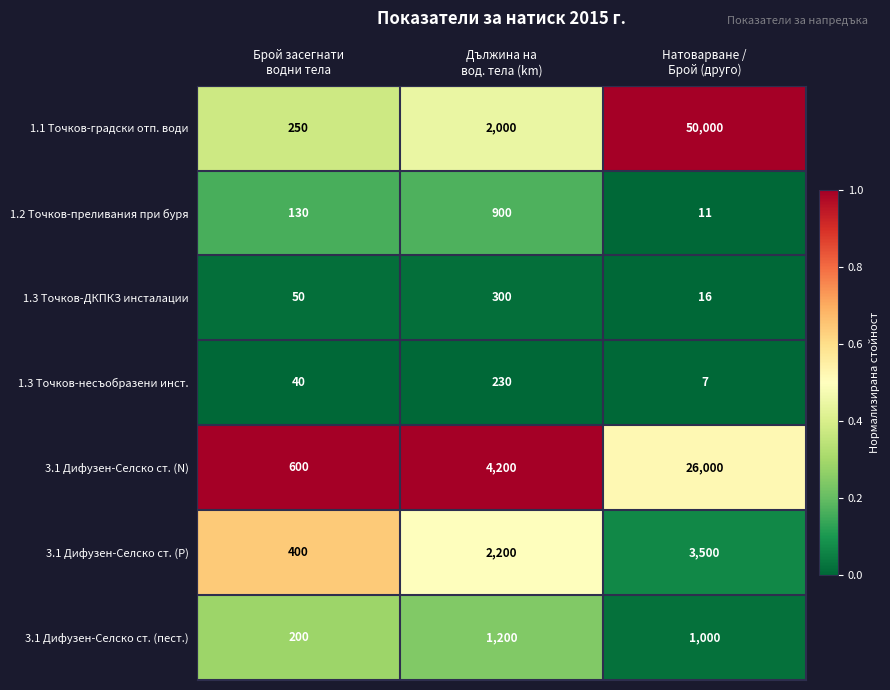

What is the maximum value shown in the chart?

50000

...

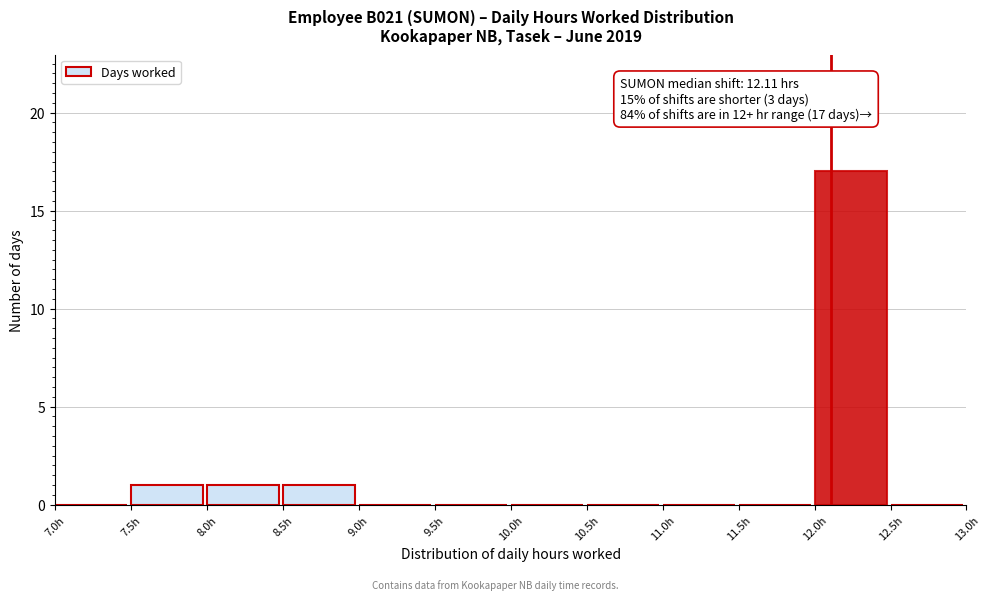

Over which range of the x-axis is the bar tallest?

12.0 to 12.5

==

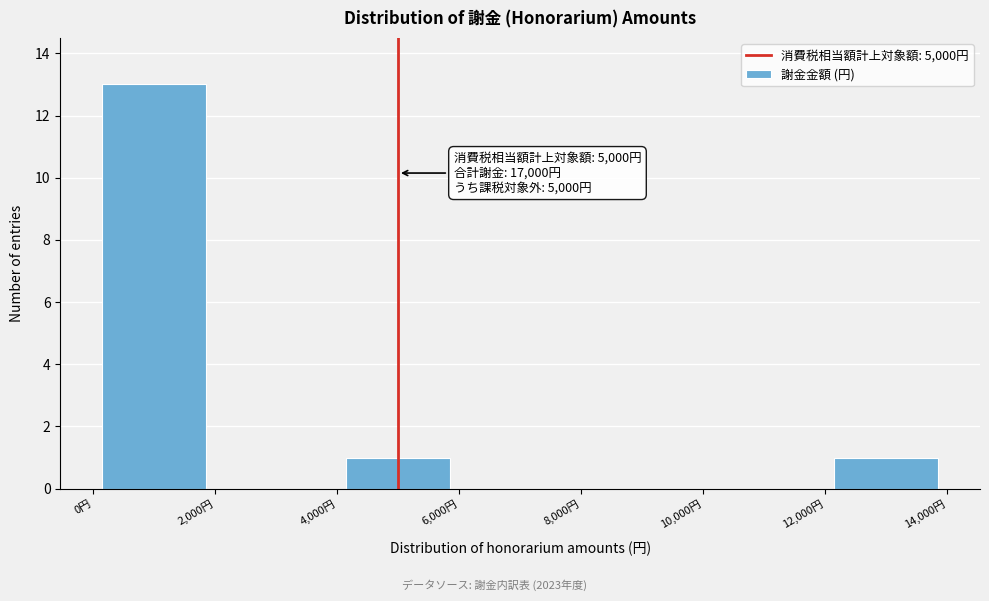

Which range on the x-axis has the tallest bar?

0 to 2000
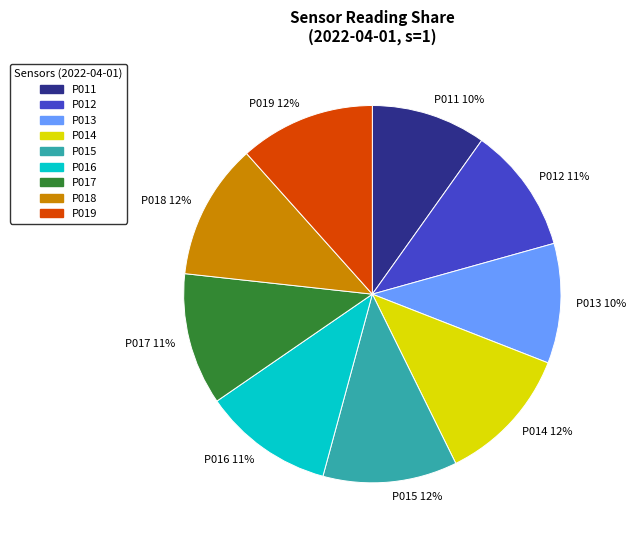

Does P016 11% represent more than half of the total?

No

- **PROBLEM**: From the entries above, pick out and copy every line that contains the word "range".

- **SOLUTION FOR THIS EXERCISE**:
Over which range of the x-axis is the bar tallest?
Which range on the x-axis has the tallest bar?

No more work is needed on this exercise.